Bahar akşamından kalan kalabalık cümleleri yanıma alıp gitmeliyim. Gökyüzünün öğrencisi olmuş yüreklerin yaşadığı, demokrasinin, seçimlerin ve ruhumuza ağır gelen, insanlığı merhametten uzaklaştıran duyguların olmadığı şehirlere gitmeliyim..

Gitmeliyiz sevgili dost.. Adını bilmediğimiz ülkelerde bizi bekleyen yetimlerin başını okşamalı, kalp coğrafyamızda yoklukla imtihan olan masum bakışlı çocukların duâ eden ellerinden tutmalıyız..

Pencereden ruhuma yansıyan hüznü ayakta karşılıyor notalar. Ortadoğu ezgilerinin ciğerime dolan nidaları alıp götürüyor uzaklara. Kudüs’ün sokaklarında futbol oynayan çocuklar, Halep bombalanırken gözyaşlarıyla ezan okuyan babalar geliyor aklıma. Sonra bir ses kuşatıyor geceyi. Yaz akşamlarında sahuru beklerken dinlediğimiz, namlunun hedefinde teravih namazı kılan milyonlarca Müslümanın hissiyatını seslendiren o ses: Ahi ente hurrun.. Kardeşim sen özgürsün, parmaklıklar arkasında olsan da, prangalara vurulsan da..

Hedefler
1. Metindeki “Pencereden ruhuma yansıyan hüznü ayakta karşılıyor notalar.” cümlesini İngilizceye çevirin.
2. Metnin “Bahar akşamından kalan” ile başlayıp “eden ellerinden tutmalıyız..” ile biten kısmını, “sevgili dost” ifadesini “değerli arkadaş” ile değiştirerek yeniden yazın.

Gösterilen Bilgiler
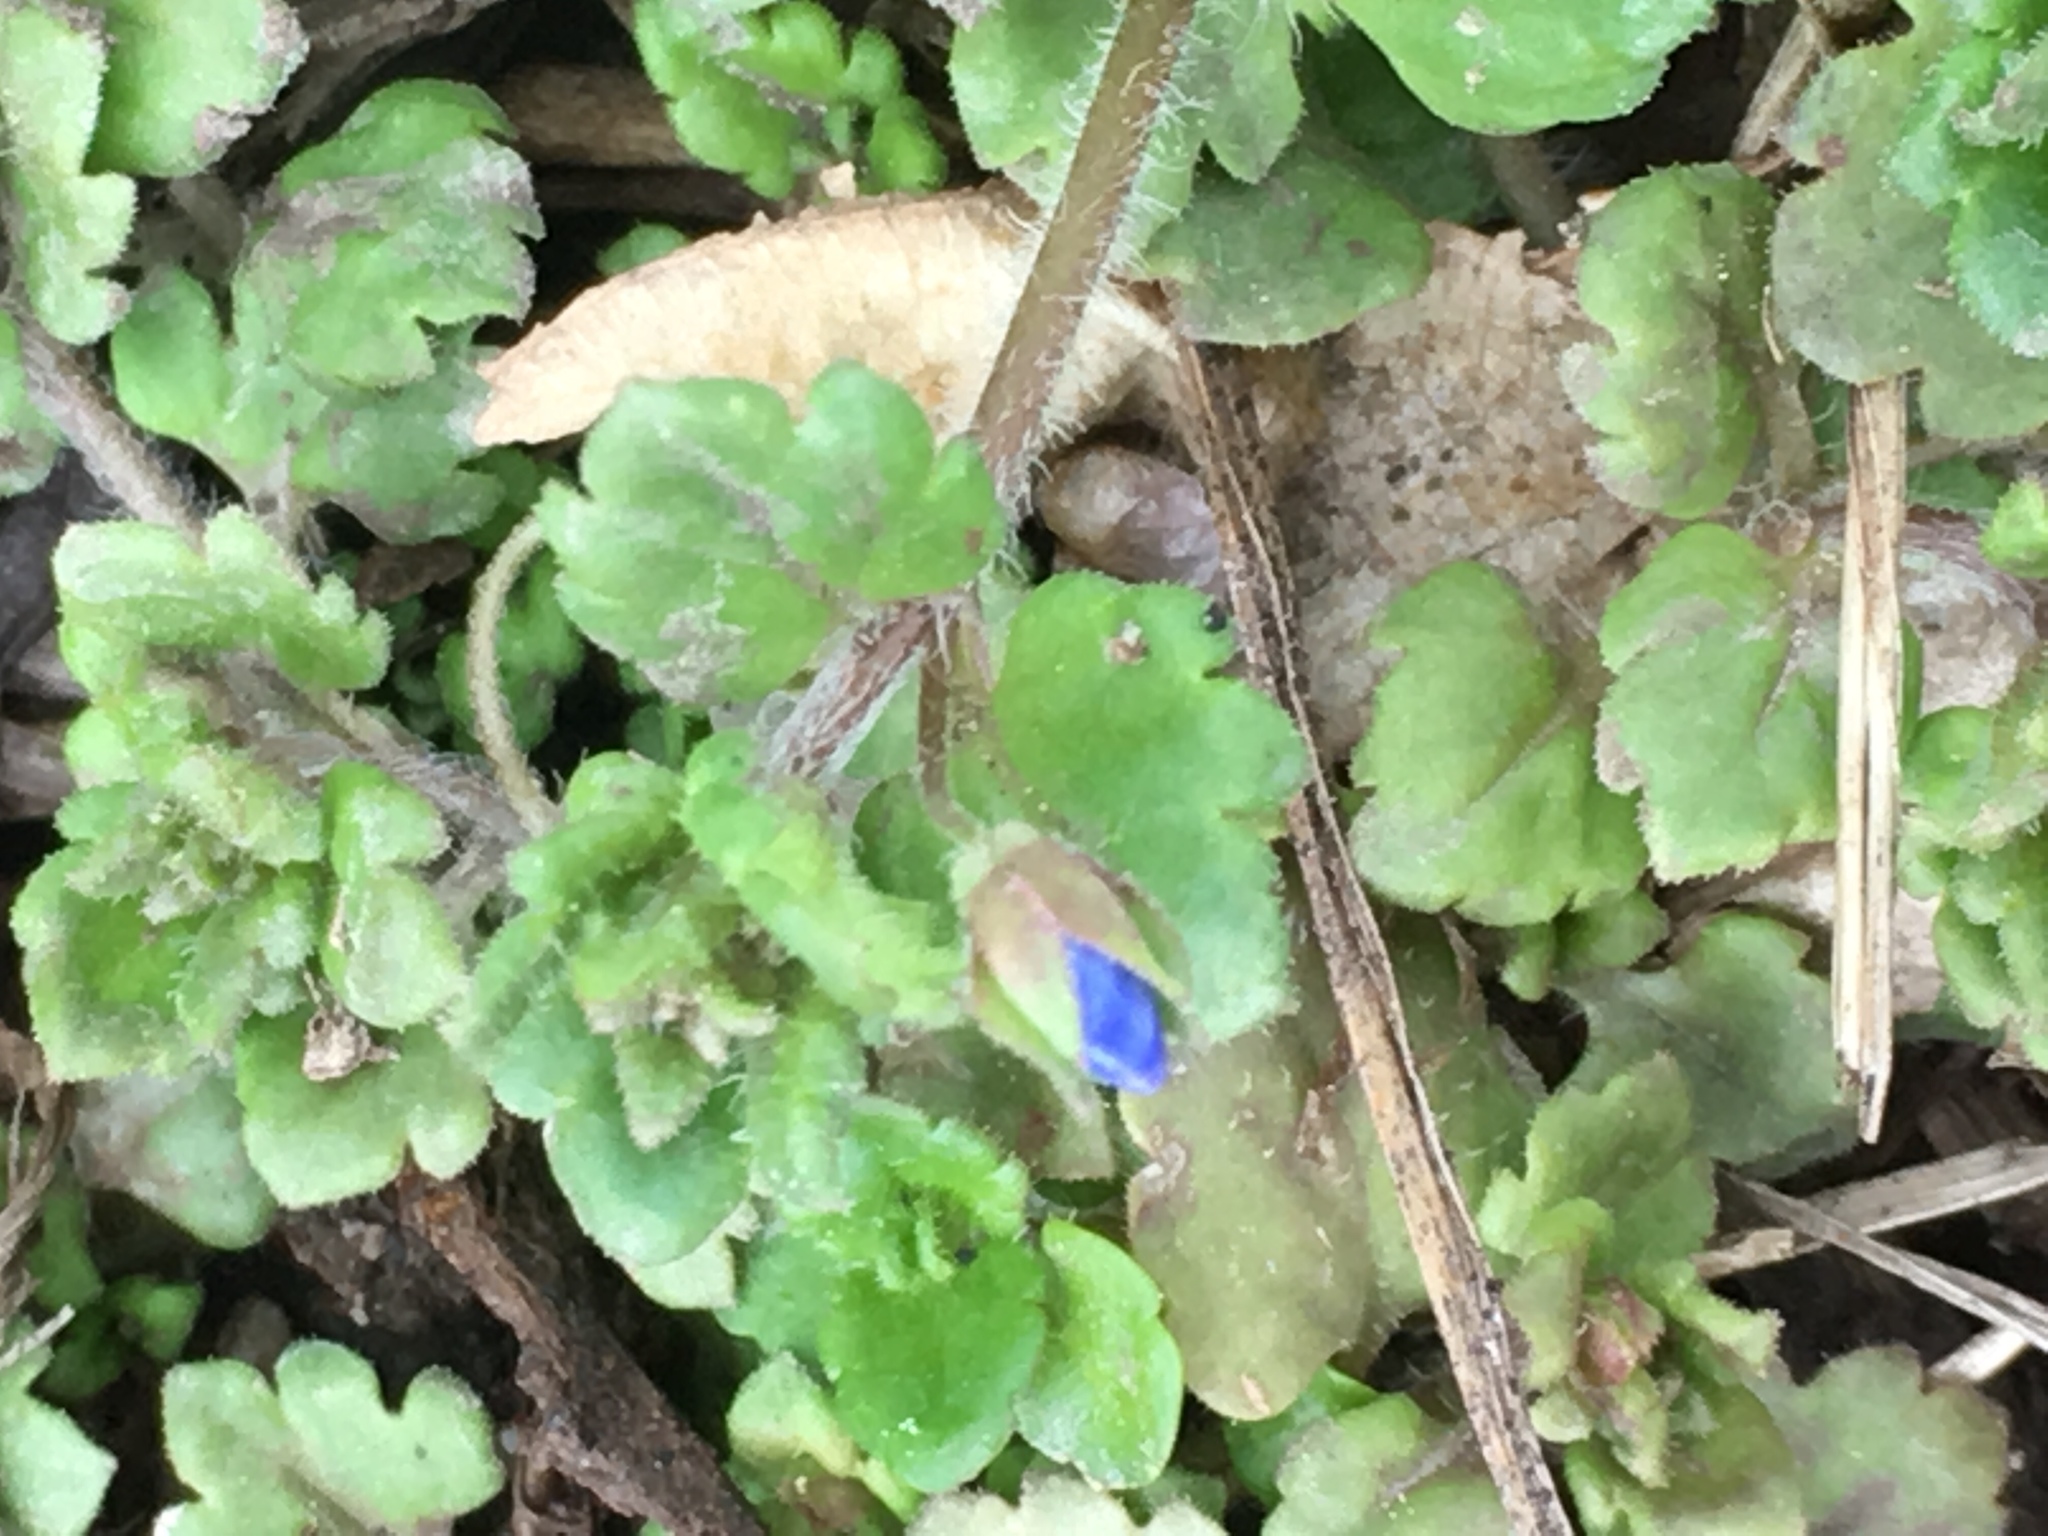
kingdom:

Tam Çözümler
1. The notes rise to greet the sorrow reflected into my soul through the window.

2.
Bahar akşamından kalan kalabalık cümleleri yanıma alıp gitmeliyim. Gökyüzünün öğrencisi olmuş yüreklerin yaşadığı, demokrasinin, seçimlerin ve ruhumuza ağır gelen, insanlığı merhametten uzaklaştıran duyguların olmadığı şehirlere gitmeliyim..

Gitmeliyiz değerli arkadaş.. Adını bilmediğimiz ülkelerde bizi bekleyen yetimlerin başını okşamalı, kalp coğrafyamızda yoklukla imtihan olan masum bakışlı çocukların duâ eden ellerinden tutmalıyız..